Variable error rate of SVM Classifier using K-Fold Cross Vaidation Matlab

898 Views Asked by At

I'm using K-Fold Cross-validation to get the error rate of a SVM Classifier. This is the code with wich I'm getting the error rate for 8-Fold Cross-validation:

data = load('Entrenamiento.txt');
group = importdata('Grupos.txt');
CP = classperf(group);

N = length(group);
k = 8; 
indices = crossvalind('KFold',N,k); 
single_error = zeros(1,k);
    for j = 1:k 
        test = (indices==j);
        train = ~test;
        SVMModel_1 = fitcsvm(data(train,:),group(train,:),'BoxConstraint',1,'KernelFunction','linear');
        classification = predict(SVMModel_1,data(test,:)); 
        classperf(CP,classification,test); 
        single_error(1,j) = CP.ErrorRate;
    end
confusion_matrix = CP.CountingMatrix 
VP = confusion_matrix(1,1);
FP = confusion_matrix(1,2);
FN = confusion_matrix(2,1);
VN = confusion_matrix(2,2);
mean_error = mean(single_error)

However, the mean_error changes each time I run the script. This is due to crossvalind, which generates random cross-validation indices, so each time I run the script, it generates different random indices.

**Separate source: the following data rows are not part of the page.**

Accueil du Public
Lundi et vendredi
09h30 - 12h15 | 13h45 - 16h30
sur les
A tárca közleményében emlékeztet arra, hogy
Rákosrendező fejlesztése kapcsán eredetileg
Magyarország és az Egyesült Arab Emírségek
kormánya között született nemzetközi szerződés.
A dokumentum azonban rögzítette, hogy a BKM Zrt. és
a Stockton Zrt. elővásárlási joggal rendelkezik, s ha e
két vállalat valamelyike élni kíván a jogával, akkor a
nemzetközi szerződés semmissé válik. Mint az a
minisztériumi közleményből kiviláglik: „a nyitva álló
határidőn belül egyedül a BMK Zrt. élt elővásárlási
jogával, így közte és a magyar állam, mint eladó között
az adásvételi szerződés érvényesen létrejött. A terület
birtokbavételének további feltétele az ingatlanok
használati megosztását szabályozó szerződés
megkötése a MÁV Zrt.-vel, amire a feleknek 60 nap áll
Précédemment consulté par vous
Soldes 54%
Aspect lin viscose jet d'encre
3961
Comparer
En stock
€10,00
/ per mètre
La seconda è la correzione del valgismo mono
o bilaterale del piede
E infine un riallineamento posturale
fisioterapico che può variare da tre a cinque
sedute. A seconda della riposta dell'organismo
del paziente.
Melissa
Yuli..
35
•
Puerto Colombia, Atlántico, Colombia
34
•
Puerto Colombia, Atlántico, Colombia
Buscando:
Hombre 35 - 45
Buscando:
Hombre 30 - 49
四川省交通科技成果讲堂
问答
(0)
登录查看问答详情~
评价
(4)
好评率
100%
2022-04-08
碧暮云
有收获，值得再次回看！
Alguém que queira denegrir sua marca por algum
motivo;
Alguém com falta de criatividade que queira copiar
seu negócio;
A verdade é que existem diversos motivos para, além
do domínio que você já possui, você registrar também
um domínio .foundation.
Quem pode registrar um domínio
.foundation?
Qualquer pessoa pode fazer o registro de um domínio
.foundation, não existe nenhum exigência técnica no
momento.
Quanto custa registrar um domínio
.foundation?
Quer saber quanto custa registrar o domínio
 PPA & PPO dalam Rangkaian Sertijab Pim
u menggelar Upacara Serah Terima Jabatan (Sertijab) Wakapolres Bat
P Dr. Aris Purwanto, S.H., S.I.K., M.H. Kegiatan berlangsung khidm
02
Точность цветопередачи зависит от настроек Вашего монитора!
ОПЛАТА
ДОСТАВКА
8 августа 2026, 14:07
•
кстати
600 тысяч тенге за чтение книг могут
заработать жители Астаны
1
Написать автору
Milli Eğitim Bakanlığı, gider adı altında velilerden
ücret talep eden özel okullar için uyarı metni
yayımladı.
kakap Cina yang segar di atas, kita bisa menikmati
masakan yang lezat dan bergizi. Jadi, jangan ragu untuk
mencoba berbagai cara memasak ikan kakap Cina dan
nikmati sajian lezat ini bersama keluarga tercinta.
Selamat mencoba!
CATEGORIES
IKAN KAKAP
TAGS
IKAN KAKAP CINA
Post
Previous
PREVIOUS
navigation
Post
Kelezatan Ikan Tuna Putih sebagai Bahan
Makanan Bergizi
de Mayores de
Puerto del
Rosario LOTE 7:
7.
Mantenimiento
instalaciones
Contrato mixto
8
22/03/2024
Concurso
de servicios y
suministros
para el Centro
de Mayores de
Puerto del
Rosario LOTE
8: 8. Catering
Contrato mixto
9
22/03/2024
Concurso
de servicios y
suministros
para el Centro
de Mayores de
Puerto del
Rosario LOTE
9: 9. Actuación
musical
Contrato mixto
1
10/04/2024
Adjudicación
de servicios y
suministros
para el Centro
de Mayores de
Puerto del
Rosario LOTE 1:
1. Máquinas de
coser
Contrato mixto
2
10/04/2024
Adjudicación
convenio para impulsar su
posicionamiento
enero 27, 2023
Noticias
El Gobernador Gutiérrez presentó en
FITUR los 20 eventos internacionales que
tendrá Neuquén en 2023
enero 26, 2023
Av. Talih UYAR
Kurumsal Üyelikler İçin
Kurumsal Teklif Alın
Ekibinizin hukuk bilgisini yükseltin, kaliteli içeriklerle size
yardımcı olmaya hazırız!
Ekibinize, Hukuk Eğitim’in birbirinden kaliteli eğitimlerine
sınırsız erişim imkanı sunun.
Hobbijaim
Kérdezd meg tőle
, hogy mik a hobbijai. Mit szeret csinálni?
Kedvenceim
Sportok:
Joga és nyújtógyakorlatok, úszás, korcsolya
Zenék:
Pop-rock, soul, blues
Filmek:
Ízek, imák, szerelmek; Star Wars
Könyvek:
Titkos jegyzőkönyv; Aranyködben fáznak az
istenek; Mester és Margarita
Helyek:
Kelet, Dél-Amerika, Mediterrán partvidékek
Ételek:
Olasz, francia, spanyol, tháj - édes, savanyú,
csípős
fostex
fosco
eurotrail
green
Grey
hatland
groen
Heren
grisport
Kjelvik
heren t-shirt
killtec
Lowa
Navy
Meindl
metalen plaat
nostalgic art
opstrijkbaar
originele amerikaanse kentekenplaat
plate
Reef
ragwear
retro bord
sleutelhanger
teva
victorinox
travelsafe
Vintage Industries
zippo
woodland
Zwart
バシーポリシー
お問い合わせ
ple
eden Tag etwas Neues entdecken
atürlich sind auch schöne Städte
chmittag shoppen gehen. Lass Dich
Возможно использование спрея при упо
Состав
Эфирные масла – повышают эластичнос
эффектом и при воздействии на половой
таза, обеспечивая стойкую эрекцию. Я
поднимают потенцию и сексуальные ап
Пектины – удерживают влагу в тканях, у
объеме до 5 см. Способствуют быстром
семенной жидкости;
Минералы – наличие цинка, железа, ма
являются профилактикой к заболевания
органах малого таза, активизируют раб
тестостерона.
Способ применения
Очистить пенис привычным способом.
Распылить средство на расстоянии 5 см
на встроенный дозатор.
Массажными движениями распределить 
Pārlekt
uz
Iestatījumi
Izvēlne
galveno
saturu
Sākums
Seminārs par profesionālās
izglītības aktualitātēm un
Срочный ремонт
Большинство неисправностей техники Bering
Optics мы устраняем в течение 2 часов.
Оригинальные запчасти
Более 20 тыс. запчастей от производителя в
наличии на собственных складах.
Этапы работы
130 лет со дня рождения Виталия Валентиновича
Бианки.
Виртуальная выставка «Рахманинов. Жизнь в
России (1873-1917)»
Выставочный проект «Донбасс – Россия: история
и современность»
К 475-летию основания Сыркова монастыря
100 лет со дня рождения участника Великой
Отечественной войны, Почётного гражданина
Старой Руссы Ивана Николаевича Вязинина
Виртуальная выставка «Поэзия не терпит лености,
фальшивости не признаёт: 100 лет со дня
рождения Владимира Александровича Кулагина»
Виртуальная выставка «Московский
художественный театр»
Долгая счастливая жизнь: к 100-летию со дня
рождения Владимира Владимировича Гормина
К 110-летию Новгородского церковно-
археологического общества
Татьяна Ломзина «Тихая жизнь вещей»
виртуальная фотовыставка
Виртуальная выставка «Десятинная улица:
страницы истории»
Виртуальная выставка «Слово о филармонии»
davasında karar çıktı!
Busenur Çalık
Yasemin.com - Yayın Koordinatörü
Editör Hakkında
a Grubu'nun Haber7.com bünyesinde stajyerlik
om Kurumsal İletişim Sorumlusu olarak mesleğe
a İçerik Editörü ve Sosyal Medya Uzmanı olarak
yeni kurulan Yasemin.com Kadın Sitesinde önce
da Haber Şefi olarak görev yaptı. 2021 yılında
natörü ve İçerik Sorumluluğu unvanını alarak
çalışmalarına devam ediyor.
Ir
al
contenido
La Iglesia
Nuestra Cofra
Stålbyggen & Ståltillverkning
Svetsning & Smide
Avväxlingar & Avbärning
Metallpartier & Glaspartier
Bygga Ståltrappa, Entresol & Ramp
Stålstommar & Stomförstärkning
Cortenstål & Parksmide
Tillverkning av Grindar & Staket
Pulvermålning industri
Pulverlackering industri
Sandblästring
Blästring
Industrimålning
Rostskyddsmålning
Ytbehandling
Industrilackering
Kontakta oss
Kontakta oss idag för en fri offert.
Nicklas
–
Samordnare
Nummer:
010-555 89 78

What should I do to calculate the true error rate? Should I calculate the mean error rate of n code executions? Or what value should I use?

1

There are 1 best solutions below

0
On BEST ANSWER

You can check wiki,

In k-fold cross-validation, the original sample is randomly partitioned into k equal size subsamples.

and

The k results from the folds can then be averaged (or otherwise combined) to produce a single estimation.

So no worries about different error rates of randomly selecting folds.

Of course the results will be different.

However if your error rate is in wide range then increasing k would help.

Also rng can be used to get fixed results.